Mobile Game News /
Mario Kart Tour Will Shut Down in September and Is Not Getting an Offline Victory Lap
Nintendo will shut down Mario Kart Tour servers on September 29, 2026, ending seven years of mobile racing without providing an offline single-player mode.
By Gameforce Mobile News Desk · Source: MobileGamer.biz
Key facts
- Topic:
- Mobile Game News
- Published:
- July 10, 2026
- Source:
- MobileGamer.biz
- Reported by:
- Gameforce Mobile News Desk
Nintendo will permanently close Mario Kart Tour on 29 September 2026, ending seven years of mobile racing without providing an offline version. Gold Pass subscriptions and automatic renewals have already been discontinued, and once the servers are switched off, the game will no longer be playable. Players therefore have only a limited period remaining to complete tours, revisit favourite tracks and finally admit that steering a kart with one thumb was never as easy as it looked.

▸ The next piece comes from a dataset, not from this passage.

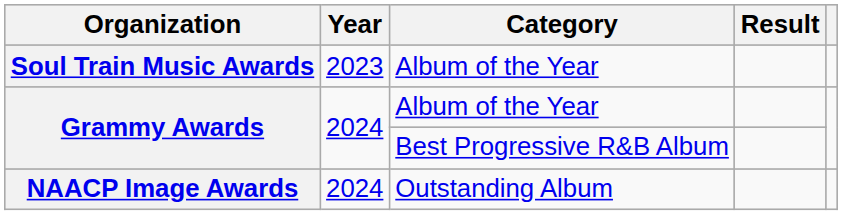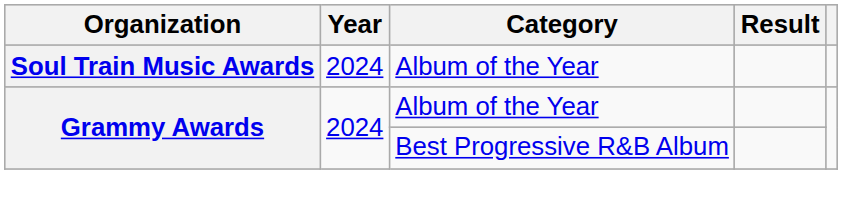Soul Train Music Awards | Year: 2023 -> 2024
- row: NAACP Image Awards | 2024 | Outstanding Album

Mario Kart Tour launched in 2019 as Nintendo's most direct attempt to adapt its racing series for smartphones. It introduced simplified controls, rotating seasonal tours and a collection-driven structure built around drivers, karts and gliders. The game also produced several courses that later appeared in Mario Kart 8 Deluxe, giving its original environments a life beyond mobile. That legacy makes the lack of an offline mode particularly disappointing.
Service closures are an unavoidable part of online gaming, but preserving even a limited single-player version would allow players to revisit content after commercial support ends. The technical and licensing challenges may be substantial, yet the result remains the same: a piece of Nintendo's history will effectively disappear from the platform where it began. Mario Kart Tour had already stopped receiving completely new content, relying instead on repeated tours. Its closure is therefore not entirely surprising.
Nintendo's attention has moved toward newer hardware and Mario Kart World, while maintaining an ageing mobile service may no longer make financial sense. Still, millions of players spent time and money building collections that will soon become inaccessible. The announcement is another reminder that purchasing digital items in a live-service game generally provides access rather than permanent ownership. Until September, the servers remain active, giving fans time for a final series of races.
The game may not have replaced the full console experience, but it brought Mario Kart to people who might never carry a dedicated system. It also demonstrated that a blue shell remains emotionally devastating on every available platform. When the final tour ends, there will be no offline podium ceremony, only a disconnected application and several drivers permanently waiting for the next race.